(Truely) Parallel Computing

The grpc library for Python has some strange quirks which make multiprocessing rather fraught. Quoting the official grpc examples repo:

The library is implemented as a C extension, maintaining much of the state that drives the system in native code. As such, upon calling fork, any threads in a critical section may leave the state of the gRPC library invalid in the child process. See this excellent research paper for a thorough discussion of the topic.

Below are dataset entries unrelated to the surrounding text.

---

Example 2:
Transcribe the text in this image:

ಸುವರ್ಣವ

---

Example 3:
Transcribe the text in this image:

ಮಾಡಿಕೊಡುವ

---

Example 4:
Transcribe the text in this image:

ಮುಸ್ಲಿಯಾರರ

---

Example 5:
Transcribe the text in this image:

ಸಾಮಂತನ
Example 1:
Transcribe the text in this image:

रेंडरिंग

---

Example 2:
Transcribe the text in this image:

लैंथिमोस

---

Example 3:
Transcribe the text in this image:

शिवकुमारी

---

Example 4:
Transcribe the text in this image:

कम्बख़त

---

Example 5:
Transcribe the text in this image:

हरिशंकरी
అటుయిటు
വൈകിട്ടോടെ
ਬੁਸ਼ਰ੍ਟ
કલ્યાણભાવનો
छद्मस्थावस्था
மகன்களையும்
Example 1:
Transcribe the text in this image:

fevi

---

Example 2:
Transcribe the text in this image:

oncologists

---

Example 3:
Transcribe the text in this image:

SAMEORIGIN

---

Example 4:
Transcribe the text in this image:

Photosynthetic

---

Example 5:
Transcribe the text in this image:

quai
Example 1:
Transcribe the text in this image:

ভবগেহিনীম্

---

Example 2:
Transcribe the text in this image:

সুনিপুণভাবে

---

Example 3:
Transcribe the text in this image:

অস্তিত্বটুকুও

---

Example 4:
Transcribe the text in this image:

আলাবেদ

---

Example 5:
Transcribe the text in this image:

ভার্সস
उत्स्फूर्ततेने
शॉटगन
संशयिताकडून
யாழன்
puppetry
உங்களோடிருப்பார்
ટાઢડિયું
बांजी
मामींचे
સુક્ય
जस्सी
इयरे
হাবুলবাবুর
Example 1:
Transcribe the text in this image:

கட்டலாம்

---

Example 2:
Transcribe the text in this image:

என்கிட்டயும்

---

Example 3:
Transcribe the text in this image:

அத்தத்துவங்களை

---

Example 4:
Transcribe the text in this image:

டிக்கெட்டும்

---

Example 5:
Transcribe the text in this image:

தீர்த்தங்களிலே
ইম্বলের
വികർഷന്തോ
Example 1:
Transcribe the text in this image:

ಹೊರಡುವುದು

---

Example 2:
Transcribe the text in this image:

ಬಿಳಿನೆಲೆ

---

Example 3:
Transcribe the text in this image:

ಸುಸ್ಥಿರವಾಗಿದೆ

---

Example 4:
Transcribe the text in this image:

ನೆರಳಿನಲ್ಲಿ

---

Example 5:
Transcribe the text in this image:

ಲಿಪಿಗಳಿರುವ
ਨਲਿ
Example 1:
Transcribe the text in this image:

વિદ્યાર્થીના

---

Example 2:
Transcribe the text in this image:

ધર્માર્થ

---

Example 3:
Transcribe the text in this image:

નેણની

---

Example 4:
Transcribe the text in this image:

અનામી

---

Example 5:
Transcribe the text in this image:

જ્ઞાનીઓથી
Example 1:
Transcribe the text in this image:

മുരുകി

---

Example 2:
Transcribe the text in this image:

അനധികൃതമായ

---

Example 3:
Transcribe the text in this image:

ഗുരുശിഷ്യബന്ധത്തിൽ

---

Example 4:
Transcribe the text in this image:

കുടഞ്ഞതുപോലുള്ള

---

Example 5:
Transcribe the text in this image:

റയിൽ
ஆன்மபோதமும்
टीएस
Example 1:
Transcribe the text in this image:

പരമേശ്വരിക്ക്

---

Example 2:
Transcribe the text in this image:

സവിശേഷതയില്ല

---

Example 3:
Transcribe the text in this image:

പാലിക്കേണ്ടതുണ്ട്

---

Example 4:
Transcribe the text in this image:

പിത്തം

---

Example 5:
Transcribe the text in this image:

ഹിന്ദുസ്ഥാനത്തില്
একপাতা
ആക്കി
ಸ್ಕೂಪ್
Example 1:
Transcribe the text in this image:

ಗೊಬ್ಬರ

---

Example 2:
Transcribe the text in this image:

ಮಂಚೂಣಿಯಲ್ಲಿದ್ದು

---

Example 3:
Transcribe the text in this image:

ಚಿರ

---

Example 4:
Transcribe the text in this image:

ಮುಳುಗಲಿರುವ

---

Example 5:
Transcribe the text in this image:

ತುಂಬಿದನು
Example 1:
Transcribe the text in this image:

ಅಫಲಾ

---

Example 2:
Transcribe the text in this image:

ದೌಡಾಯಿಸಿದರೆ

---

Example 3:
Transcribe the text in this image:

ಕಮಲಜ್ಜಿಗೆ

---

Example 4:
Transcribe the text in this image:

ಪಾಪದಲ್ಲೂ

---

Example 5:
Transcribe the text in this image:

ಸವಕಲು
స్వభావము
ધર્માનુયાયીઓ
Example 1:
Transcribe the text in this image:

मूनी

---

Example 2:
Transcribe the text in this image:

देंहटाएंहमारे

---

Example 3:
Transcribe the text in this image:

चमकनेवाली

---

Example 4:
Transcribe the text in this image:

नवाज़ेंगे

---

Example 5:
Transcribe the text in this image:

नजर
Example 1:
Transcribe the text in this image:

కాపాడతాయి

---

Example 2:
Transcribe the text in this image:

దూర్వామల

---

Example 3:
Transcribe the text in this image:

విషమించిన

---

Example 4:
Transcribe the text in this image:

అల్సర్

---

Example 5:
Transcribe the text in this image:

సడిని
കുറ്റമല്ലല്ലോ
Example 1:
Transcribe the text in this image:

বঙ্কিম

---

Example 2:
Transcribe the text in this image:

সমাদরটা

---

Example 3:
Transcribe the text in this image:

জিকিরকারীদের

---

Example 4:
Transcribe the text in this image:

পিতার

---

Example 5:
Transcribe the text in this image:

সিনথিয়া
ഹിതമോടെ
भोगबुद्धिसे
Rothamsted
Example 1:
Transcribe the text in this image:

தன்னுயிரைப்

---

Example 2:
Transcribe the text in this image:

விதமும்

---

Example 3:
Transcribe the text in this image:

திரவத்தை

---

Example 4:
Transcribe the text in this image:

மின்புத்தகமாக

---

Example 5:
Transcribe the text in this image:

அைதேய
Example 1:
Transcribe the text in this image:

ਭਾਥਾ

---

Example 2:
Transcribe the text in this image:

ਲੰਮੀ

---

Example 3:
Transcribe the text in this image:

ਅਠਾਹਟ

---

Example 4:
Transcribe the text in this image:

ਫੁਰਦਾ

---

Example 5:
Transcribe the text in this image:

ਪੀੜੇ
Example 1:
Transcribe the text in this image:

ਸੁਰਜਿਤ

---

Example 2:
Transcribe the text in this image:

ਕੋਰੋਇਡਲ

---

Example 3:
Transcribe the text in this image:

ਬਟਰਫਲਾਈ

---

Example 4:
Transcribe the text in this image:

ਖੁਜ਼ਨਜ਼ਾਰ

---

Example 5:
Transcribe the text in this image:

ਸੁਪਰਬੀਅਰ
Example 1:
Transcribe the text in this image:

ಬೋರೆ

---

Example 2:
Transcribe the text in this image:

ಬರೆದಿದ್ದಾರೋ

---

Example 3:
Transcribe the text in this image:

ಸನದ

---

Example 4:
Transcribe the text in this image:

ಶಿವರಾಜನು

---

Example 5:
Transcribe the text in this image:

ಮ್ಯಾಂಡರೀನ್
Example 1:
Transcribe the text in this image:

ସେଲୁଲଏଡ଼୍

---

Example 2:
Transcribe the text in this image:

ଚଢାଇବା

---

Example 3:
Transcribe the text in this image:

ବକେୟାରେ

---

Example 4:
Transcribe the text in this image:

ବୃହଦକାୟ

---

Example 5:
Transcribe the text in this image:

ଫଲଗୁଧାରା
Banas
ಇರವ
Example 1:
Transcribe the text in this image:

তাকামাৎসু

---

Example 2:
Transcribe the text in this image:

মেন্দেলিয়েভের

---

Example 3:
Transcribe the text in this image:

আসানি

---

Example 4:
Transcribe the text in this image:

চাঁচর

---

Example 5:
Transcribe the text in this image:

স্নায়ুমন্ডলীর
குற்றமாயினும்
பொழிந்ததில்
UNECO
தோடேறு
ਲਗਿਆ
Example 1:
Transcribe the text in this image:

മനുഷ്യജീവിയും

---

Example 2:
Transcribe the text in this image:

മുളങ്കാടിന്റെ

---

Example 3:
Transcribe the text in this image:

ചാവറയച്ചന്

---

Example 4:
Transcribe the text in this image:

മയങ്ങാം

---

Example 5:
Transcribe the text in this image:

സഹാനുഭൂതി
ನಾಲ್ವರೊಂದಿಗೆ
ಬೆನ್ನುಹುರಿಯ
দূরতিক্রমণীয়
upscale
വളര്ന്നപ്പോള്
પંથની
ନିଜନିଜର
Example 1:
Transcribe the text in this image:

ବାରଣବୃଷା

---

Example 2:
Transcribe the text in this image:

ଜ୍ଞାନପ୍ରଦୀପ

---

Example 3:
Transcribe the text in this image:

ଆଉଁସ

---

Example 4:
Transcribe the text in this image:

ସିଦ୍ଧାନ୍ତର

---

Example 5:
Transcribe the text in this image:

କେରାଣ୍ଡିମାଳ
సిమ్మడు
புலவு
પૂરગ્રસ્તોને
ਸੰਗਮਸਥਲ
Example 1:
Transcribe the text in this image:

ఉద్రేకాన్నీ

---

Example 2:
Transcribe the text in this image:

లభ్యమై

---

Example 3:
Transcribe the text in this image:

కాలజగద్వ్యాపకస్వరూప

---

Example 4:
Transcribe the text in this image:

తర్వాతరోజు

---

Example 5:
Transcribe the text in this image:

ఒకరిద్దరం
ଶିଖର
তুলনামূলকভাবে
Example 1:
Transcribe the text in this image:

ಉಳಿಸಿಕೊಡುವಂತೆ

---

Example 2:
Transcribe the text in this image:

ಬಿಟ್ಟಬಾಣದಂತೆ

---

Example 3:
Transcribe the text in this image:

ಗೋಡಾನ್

Calling fork without exec in your process is supported before any gRPC servers have been instantiated. Application developers can take advantage of this to parallelize their CPU-intensive operations.

A Fleshed-Out Example

Below is a simple grpc server which accepts requests in a single process and offloads CPU-intensive work to multiple worker processes via a thread-safe queue. It receives completion updates from the worker processes via another queue and makes those available to consumers via a streaming RPC.

server.py

import asyncio
 
import grpc
from google.protobuf import empty_pb2
from google.protobuf.json_format import MessageToDict
 
from com.groundsfam.dosomething.v1 import do_something_pb2_grpc
 
 
class DoSomethingServiceServicer(do_something_pb2_grpc.DoSomethingServiceServicer):
    def __init__(self, work_queue, update_queue):
        self.work_queue = work_queue
        self.update_queue = update_queue
 
    async def doSomething(self, request, context):
        try:
	        for item in request:
	            self.work_queue.put(MessageToDict(item))
        except Exception:
            # handle errors
            pass
        finally:
	        return empty_pb2.Empty()
 
    async def getUpdates(self, request, context):
        while True:
            try:
                while not self.update_queue.empty():
                    update = self.update_queue.get()
                    yield turn_into_grpc_message_somehow(update)
	        except Exception:
	            # handle errors
	            pass
            finally:
                # add delay so we don't use the whole CPU while queue is empty
                await asyncio.sleep(0.1)
 
 
def serve(work_queue, update_queue):
    async def run_server():
        server = grpc.aio.server()
        do_something_pb2_grpc.add_DoSomethingServiceServicer_to_server(
            DoSomethingServiceServicer(work_queue, update_queue), server)
        server.add_insecure_port(f'[::]:8080')
        await server.start()
        await server.wait_for_termination()
    # above wrapper function makes it easy to ensure we only call this once
    # in this process
	asyncio.run(run_server())

worker.py

import asyncio
 
from somelib import cpu_intensive_work
 
 
def worker(work_queue, update_queue):
    async def do_work():
        while True:
            # blocks this process until we get something to work on
            item = work_queue.get()
            result = await cpu_intensive_work(item)
            update_queue.put(result)
    # above wrapper function makes it easy to ensure we only call this once
    # in this process
    asyncio.run(do_work())

main.py

import multiprocessing
from multiprocessing import Queue
 
from worker import worker
from server import serve
 
 
MAX_SIZE = 10000
 
 
def main():
    work_queue = Queue(maxsize=MAX_SIZE)
    update_queue = Queue(maxsize=MAX_SIZE)
    process_count = multiprocessing.cpu_count()
    processes = []
    for i in range(process_count):
        p = multiprocessing.Process(
            target=serve if i == 0 else worker,
            args=(work_queue, update_queue)
        )
        # marking the process as daemon means it cannot spawn child
        # processes, and it will be killed when the parent process ends
        p.daemon = True
        p.start()
        processes.append(p)
 
    # block until all processes have ended
    for p in processes:
        p.join()
 
 
if __name__ == '__main__':
    main()

#python#grpc